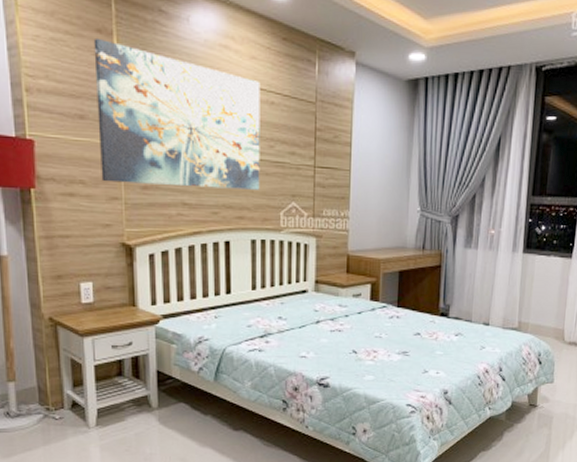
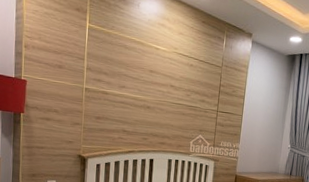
wall art: present [93,37,260,190] -> none [69,14,184,125]

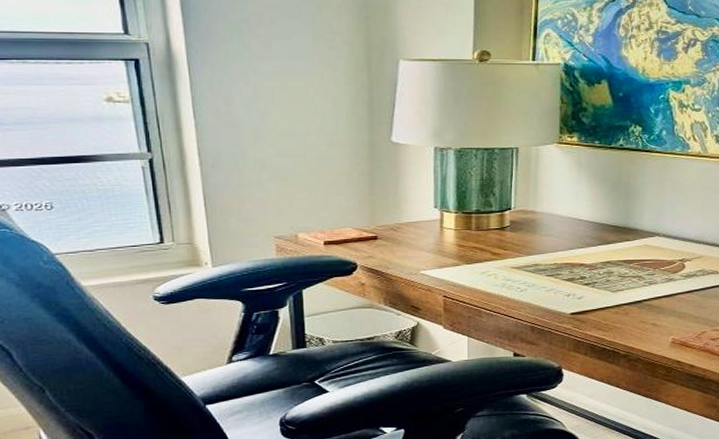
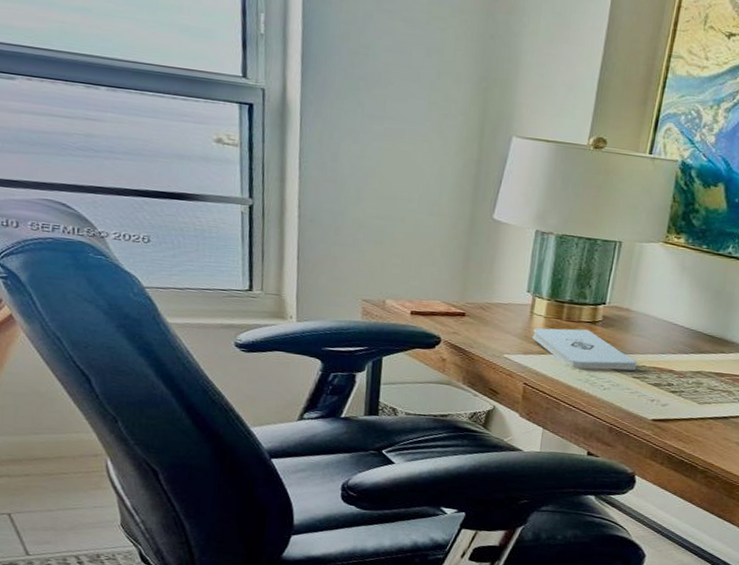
notepad: none [445,236,549,275] -> present [532,328,637,371]

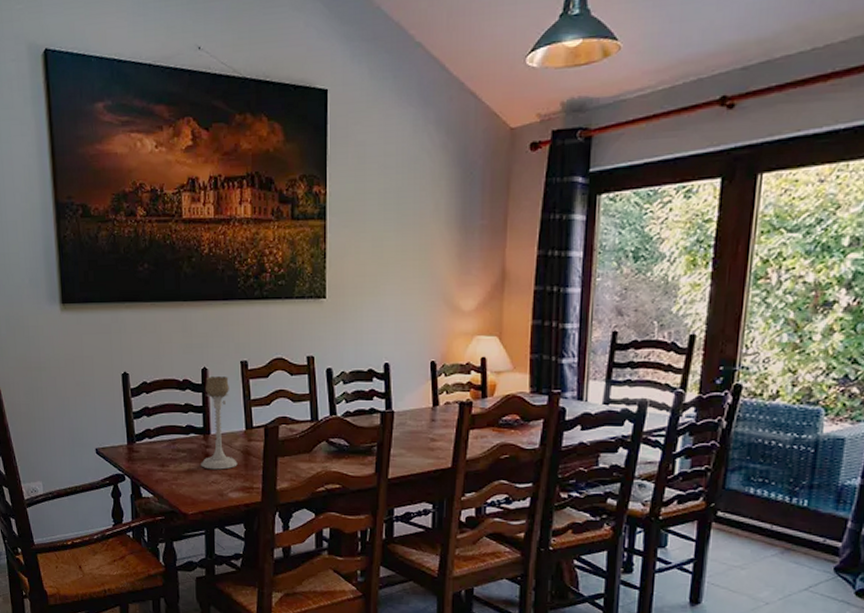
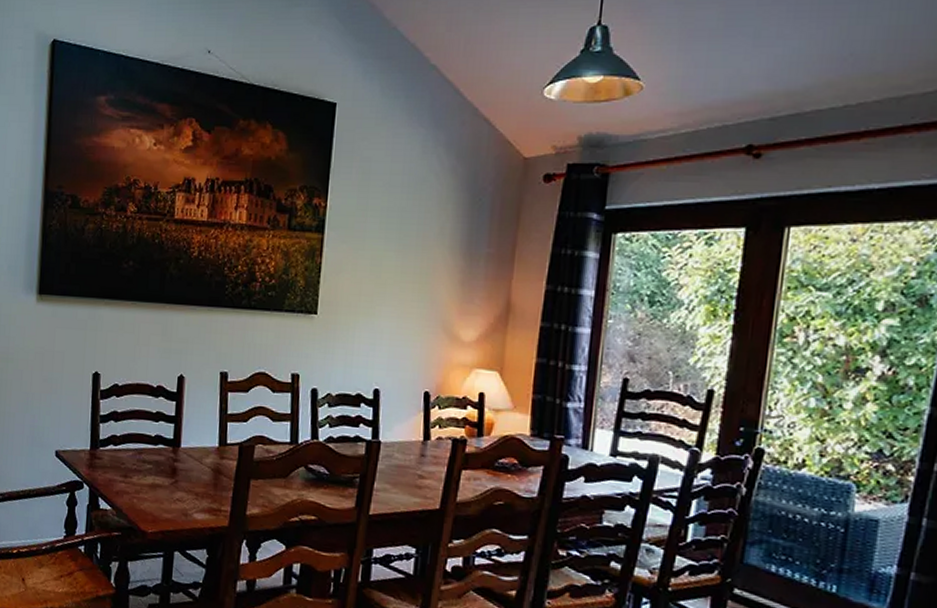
candle holder: present [201,376,238,470] -> none [166,385,207,487]

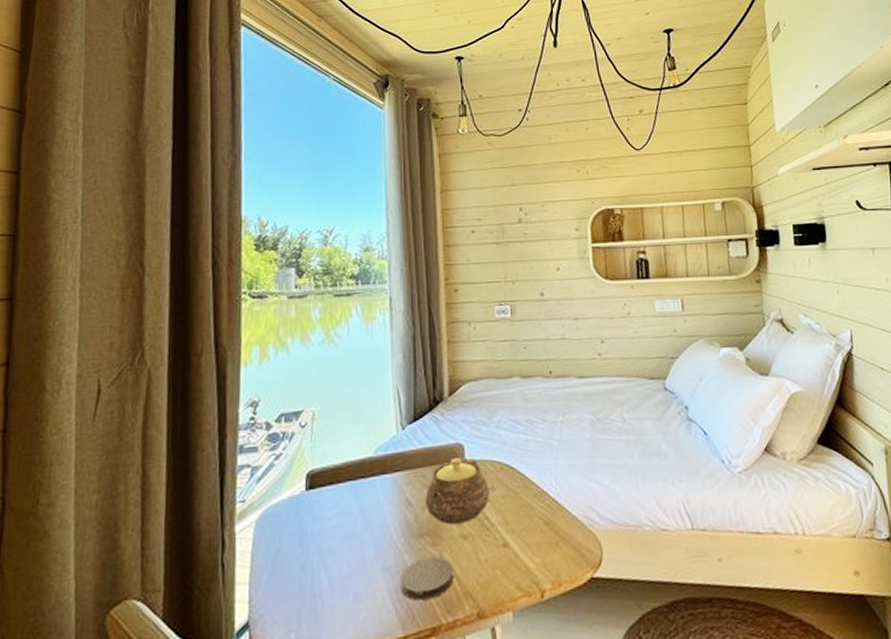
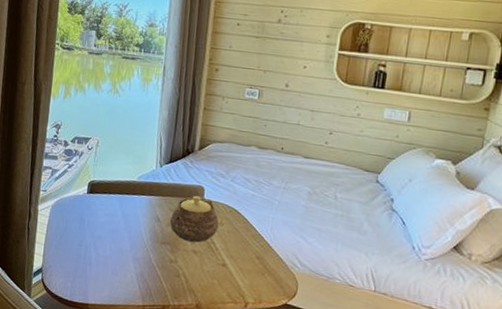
coaster: present [399,556,454,601] -> none [144,258,184,287]

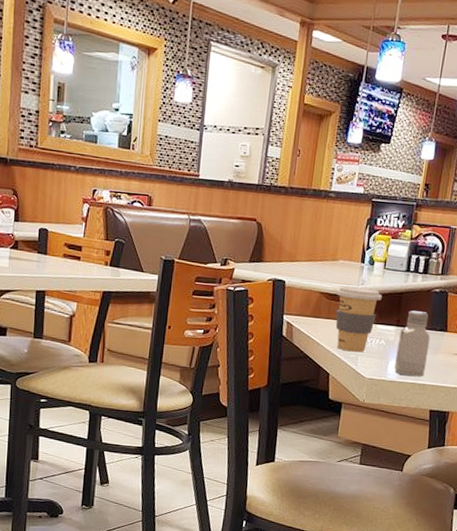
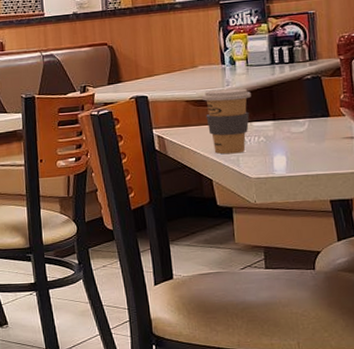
saltshaker: present [394,311,431,377] -> none [278,101,316,169]

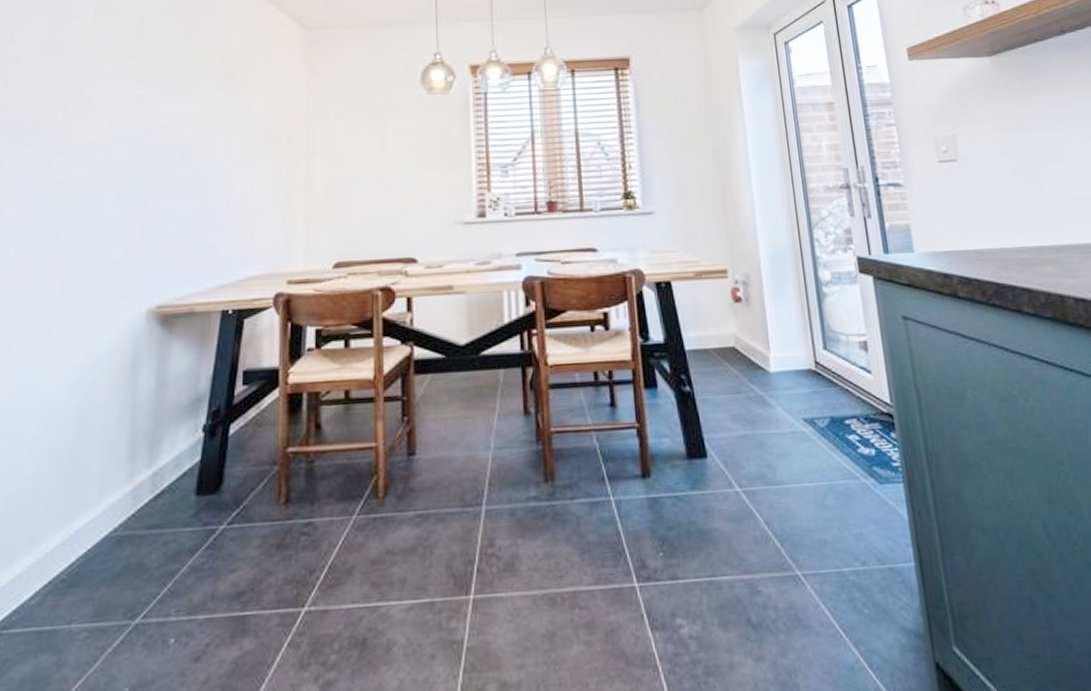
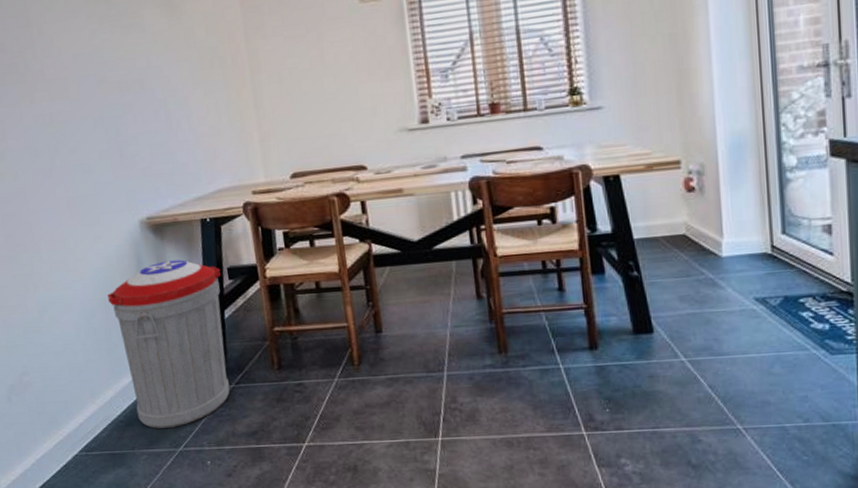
trash can: none [84,359,235,591] -> present [107,259,230,429]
------------
- Instructions to follow:
Set down exactly and only the lines from the line that contains "coaster: present [399,556,454,601]" through the last line of the entries above, with both of those lines included and the pictures left out.

- Written answer:
coaster: present [399,556,454,601] -> none [144,258,184,287]

saltshaker: present [394,311,431,377] -> none [278,101,316,169]

trash can: none [84,359,235,591] -> present [107,259,230,429]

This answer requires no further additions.